Former Balearic premier faces jail as corruption trial gets underway
Popular Party's Matas accused of embezzling public funds as well as hiring pet journalist to guarantee good press
Jaume Matas, the two-time premier of the Balearic Islands, will sit on the dock on Monday to face the first of his trials over the Palma Arena case, involving wrongdoing during the building of a cycle track in Palma de Mallorca in 2007.
Matas, who was also an environment minister with the center-right Popular Party (PP) between 2000 and 2003, faces a total of 12 criminal charges ranging from embezzlement to influence peddling, tax fraud and money laundering.
In this first trial, Matas, 57, faces eight-and-a-half years in prison for spending nearly half a million euros of public money to pay a journalist to set up a media network that would create a favorable climate for him and his administration. Five other people face charges in connection with the same case, including the journalist Antonio Alemany, three former Matas aides in the Balearic government and a businessman.
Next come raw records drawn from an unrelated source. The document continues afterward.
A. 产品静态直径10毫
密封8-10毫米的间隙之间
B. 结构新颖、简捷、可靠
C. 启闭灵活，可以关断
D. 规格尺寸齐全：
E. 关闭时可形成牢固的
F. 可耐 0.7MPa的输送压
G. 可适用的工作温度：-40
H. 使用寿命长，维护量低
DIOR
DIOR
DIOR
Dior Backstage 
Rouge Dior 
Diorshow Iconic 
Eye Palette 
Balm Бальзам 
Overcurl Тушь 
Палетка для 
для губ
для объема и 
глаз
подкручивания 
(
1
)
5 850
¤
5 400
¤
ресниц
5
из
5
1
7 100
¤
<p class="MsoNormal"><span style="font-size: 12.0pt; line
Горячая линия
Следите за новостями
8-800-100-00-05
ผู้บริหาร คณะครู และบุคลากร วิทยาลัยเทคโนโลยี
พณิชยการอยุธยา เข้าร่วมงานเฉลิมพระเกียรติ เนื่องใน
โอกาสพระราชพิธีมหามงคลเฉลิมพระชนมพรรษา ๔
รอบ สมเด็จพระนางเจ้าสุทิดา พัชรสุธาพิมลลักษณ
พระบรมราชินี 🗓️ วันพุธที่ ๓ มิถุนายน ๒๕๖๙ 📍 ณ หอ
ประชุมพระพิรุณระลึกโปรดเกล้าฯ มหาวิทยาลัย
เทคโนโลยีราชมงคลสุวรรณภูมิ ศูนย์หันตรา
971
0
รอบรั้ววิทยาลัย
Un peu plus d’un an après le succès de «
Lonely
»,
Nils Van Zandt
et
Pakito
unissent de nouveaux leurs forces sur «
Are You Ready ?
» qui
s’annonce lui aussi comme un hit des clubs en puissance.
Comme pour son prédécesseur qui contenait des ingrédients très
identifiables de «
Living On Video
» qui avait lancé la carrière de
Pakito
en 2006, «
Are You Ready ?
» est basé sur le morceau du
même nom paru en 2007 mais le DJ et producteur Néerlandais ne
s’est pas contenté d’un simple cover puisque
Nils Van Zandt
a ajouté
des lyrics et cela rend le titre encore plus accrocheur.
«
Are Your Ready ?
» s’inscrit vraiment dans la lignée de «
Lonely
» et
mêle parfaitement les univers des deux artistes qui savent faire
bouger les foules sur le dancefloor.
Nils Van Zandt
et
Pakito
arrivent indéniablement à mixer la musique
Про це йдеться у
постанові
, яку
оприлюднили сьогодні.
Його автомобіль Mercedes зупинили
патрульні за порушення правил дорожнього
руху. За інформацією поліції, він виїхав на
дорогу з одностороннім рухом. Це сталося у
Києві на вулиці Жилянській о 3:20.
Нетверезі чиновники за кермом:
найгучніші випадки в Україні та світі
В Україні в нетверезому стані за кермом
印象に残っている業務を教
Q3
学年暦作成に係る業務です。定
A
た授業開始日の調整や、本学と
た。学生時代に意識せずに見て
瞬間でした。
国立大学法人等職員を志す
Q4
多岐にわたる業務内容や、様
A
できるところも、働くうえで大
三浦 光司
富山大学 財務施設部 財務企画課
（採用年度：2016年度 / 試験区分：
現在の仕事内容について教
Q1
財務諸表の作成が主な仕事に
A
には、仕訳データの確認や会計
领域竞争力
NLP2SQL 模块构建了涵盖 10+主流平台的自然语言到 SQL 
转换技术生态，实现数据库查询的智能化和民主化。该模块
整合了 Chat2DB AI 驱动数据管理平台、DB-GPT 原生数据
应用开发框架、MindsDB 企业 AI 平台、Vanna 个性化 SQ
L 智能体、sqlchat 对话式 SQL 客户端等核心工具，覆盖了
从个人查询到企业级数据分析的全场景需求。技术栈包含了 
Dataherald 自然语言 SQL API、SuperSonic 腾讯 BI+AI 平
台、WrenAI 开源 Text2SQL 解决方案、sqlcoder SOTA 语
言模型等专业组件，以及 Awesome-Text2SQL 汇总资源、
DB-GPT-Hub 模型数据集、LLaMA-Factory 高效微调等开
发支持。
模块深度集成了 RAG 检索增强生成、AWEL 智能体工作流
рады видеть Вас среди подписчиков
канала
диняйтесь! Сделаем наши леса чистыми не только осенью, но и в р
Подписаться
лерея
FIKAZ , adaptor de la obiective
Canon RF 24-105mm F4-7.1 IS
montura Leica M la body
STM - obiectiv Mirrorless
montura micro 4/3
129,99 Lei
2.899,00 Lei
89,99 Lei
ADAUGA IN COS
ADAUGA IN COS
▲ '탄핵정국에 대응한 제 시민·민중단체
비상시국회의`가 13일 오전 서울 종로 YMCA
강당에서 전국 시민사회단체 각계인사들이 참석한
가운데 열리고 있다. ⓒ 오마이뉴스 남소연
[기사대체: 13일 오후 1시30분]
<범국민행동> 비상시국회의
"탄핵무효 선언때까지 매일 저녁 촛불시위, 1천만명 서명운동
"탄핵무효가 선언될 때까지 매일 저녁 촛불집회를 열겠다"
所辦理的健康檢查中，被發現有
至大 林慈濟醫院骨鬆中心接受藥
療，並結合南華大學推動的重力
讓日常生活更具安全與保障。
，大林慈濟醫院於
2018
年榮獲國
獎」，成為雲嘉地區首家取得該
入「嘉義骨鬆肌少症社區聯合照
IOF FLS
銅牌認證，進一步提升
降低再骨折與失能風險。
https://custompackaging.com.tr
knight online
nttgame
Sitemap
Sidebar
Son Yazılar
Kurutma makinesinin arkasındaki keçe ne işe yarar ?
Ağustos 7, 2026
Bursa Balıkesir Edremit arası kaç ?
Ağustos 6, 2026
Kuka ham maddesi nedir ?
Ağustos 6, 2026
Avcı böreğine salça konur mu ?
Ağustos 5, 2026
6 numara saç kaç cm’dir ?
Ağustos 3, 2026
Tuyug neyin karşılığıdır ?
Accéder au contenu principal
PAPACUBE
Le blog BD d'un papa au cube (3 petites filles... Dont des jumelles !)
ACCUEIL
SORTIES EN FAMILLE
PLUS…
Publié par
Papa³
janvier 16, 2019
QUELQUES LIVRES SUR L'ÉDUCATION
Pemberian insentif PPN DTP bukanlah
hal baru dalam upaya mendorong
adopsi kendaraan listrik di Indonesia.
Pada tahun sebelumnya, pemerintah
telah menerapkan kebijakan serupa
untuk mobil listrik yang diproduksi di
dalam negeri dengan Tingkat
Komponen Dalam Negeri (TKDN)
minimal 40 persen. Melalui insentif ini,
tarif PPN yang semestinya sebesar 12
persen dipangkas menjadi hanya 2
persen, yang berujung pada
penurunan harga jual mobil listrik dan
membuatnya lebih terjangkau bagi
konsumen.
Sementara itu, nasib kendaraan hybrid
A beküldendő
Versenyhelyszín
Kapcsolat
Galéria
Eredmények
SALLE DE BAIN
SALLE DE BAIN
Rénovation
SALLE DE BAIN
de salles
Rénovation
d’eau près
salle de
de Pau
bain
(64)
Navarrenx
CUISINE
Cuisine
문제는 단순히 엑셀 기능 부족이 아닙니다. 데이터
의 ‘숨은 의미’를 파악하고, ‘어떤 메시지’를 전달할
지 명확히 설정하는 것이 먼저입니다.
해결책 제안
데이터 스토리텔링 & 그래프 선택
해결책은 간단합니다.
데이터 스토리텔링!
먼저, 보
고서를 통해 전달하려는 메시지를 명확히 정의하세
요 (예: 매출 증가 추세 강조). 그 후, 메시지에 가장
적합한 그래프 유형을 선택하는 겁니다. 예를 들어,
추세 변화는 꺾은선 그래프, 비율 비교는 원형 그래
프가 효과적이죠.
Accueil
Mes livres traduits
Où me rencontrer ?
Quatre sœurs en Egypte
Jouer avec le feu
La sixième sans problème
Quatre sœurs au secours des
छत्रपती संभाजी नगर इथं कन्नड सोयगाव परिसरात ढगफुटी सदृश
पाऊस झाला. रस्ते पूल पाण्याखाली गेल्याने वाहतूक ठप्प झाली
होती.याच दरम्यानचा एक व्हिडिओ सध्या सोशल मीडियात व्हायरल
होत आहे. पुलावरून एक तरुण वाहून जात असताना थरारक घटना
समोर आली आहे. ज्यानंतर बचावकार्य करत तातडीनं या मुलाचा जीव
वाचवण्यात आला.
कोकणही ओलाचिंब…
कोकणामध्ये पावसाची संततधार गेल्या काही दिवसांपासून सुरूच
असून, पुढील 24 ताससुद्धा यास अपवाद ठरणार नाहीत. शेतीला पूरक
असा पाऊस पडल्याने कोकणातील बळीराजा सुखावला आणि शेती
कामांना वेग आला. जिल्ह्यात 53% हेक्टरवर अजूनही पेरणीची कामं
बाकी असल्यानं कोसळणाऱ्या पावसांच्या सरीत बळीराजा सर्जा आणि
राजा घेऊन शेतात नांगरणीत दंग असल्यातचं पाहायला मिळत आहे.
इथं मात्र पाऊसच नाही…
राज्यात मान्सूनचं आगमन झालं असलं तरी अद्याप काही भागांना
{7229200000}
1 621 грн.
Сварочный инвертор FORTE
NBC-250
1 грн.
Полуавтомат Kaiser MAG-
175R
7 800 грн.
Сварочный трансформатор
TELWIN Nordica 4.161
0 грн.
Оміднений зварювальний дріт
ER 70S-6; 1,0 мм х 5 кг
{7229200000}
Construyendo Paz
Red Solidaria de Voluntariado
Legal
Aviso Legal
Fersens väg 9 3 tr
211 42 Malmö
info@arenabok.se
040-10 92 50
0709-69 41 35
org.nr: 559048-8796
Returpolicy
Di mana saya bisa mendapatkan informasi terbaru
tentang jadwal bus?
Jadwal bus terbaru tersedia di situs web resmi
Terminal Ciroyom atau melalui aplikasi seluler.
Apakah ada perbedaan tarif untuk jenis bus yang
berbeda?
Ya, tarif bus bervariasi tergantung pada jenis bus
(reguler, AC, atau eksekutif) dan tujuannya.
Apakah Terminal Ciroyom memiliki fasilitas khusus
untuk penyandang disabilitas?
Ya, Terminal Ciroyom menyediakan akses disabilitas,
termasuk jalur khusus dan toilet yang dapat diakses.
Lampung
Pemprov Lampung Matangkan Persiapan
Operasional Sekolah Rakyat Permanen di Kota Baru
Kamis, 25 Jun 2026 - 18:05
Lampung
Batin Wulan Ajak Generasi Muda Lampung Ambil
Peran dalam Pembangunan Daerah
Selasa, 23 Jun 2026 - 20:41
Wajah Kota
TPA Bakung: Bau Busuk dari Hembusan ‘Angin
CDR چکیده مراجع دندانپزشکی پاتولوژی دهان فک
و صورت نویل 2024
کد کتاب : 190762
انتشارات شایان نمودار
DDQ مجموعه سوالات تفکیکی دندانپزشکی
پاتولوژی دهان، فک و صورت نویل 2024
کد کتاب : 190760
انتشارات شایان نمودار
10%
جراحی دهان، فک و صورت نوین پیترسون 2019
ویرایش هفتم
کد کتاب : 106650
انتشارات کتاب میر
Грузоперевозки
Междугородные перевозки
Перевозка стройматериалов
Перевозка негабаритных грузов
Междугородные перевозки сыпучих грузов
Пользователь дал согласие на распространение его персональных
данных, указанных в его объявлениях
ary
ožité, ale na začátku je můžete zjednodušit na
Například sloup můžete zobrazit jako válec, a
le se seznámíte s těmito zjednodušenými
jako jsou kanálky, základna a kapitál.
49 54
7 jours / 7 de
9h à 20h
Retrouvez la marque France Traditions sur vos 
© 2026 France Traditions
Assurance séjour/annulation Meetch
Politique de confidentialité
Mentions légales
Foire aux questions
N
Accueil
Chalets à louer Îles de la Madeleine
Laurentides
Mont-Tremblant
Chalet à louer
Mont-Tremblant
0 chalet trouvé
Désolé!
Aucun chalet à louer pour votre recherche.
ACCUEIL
Alemany allegedly wrote Matas' speeches, then hailed them in the column he wrote for the newspaper El Mundo. He also set up an online newspaper, Libertad Balear, and a news agency, Agencia Balear de Noticias, with money he received from the Balearic government without participating in open competitions for the contracts. The attorney accuses Matas of "bypassing legal channels to pay Alemany undercover" through a front company.